Try it » Please repeat each line of the following records verbatim, leaving out the pictures.

Records to process »
%%
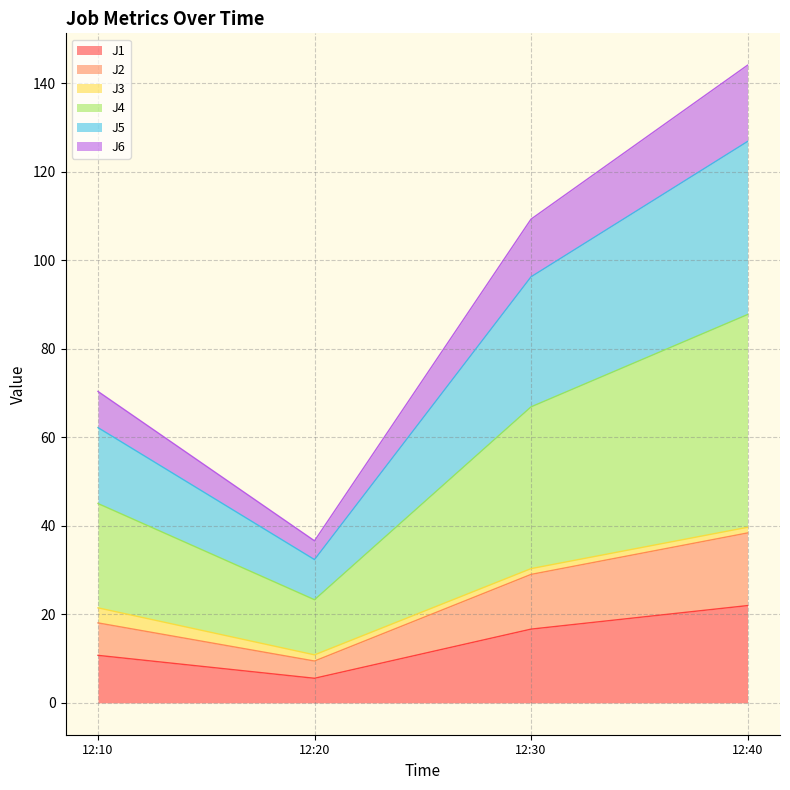

True or false: J6 and J1 cross at least once.

False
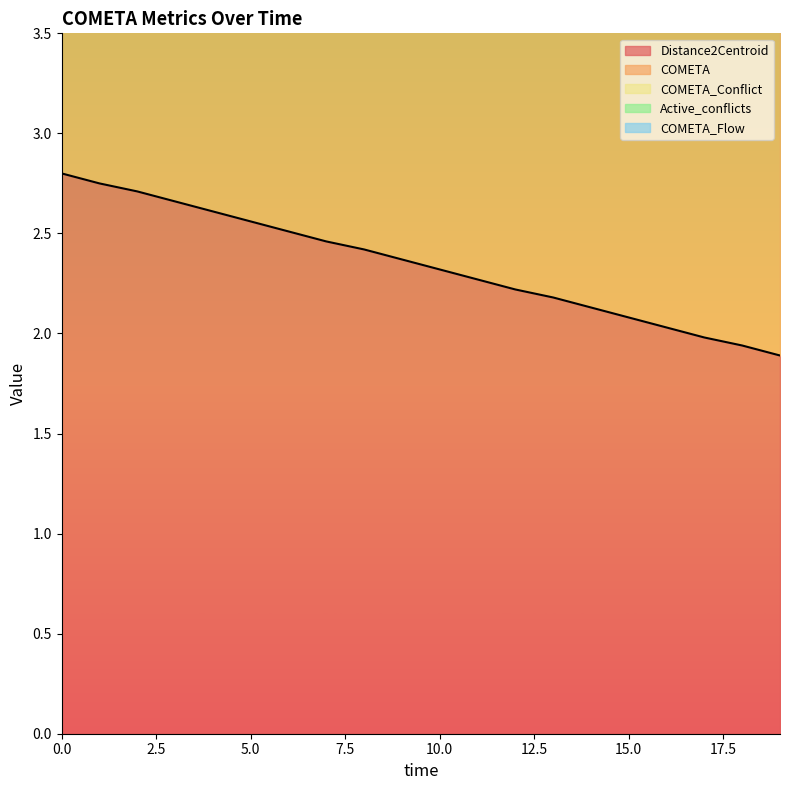

Does the chart display data point markers on the line(s)?

No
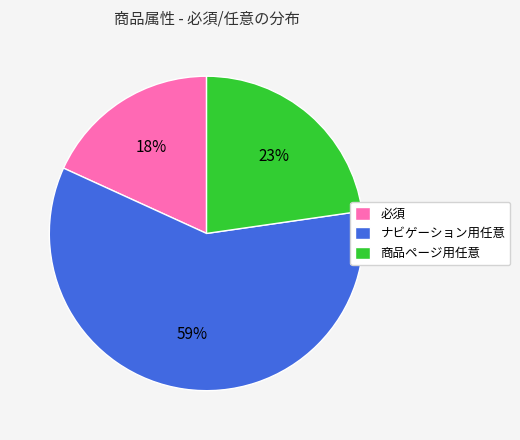

Count the number of slices in the pie.

3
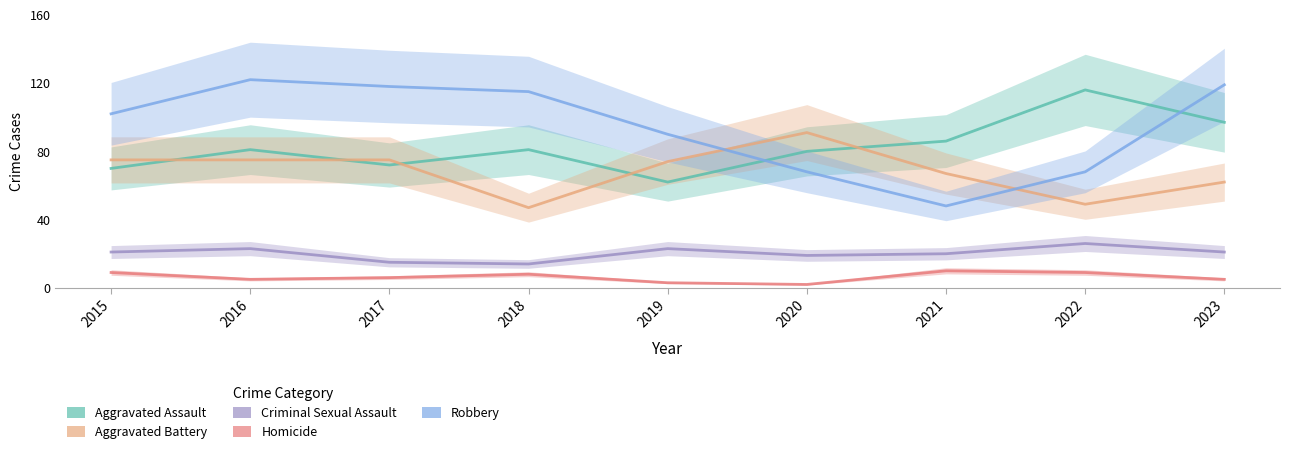

Reading left to right, extract all data points from this chart.

Aggravated Assault: 2015=70	2016=81	2017=72	2018=81	2019=62	2020=80	2021=86	2022=116	2023=97
Aggravated Battery: 2015=75	2016=75	2017=75	2018=47	2019=74	2020=91	2021=67	2022=49	2023=62
Criminal Sexual Assault: 2015=21	2016=23	2017=15	2018=14	2019=23	2020=19	2021=20	2022=26	2023=21
Homicide: 2015=9	2016=5	2017=6	2018=8	2019=3	2020=2	2021=10	2022=9	2023=5
Robbery: 2015=102	2016=122	2017=118	2018=115	2019=90	2020=68	2021=48	2022=68	2023=119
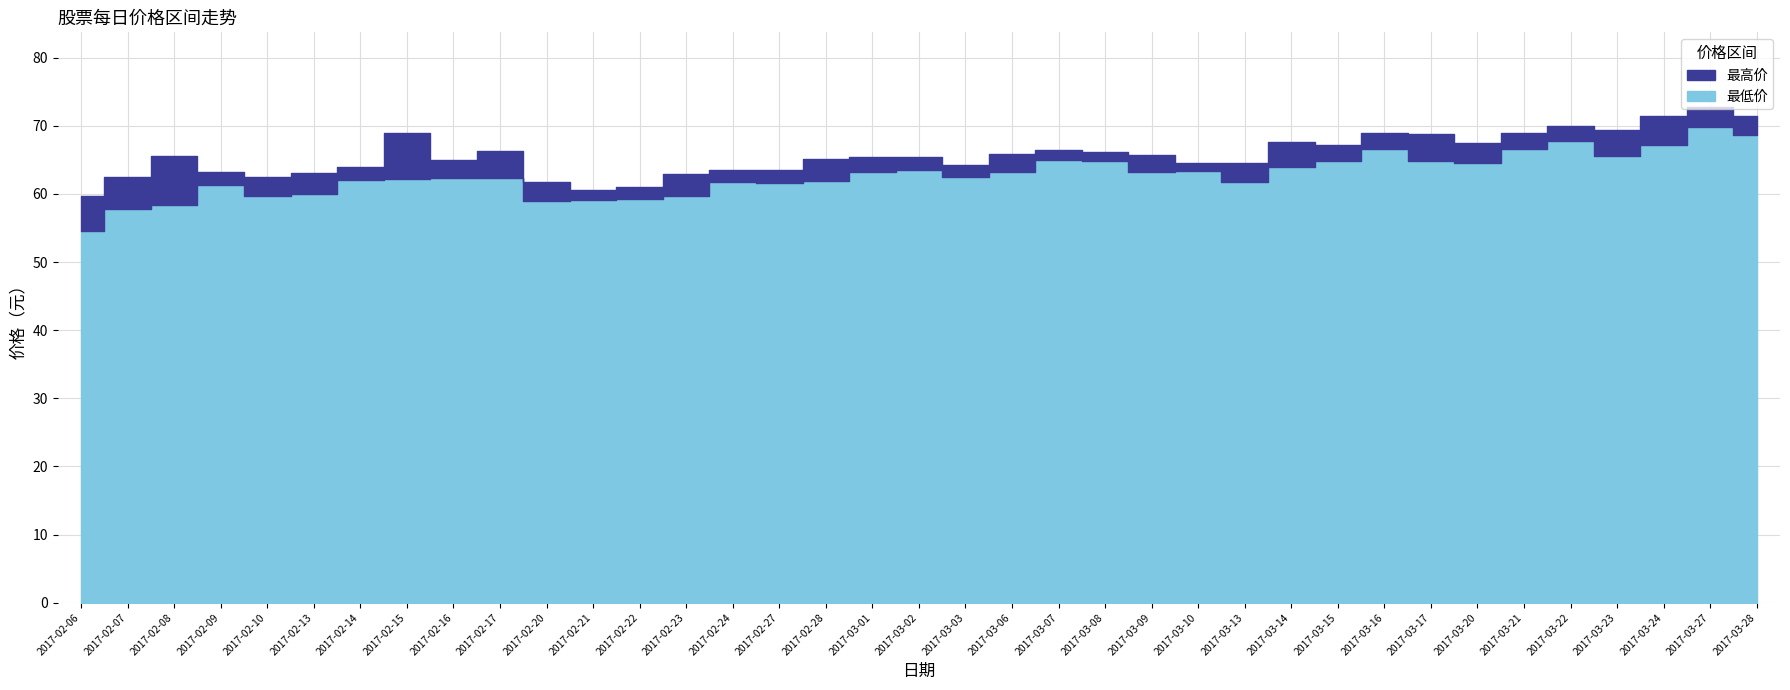

Is the value of 最高价 at 2017-02-08 greater than the value of 最低价 at 2017-02-21?

Yes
%%
Answer to this task »
True or false: J6 and J1 cross at least once.

False

Does the chart display data point markers on the line(s)?

No

Count the number of slices in the pie.

3

Reading left to right, extract all data points from this chart.

Aggravated Assault: 2015=70	2016=81	2017=72	2018=81	2019=62	2020=80	2021=86	2022=116	2023=97
Aggravated Battery: 2015=75	2016=75	2017=75	2018=47	2019=74	2020=91	2021=67	2022=49	2023=62
Criminal Sexual Assault: 2015=21	2016=23	2017=15	2018=14	2019=23	2020=19	2021=20	2022=26	2023=21
Homicide: 2015=9	2016=5	2017=6	2018=8	2019=3	2020=2	2021=10	2022=9	2023=5
Robbery: 2015=102	2016=122	2017=118	2018=115	2019=90	2020=68	2021=48	2022=68	2023=119

Is the value of 最高价 at 2017-02-08 greater than the value of 最低价 at 2017-02-21?

Yes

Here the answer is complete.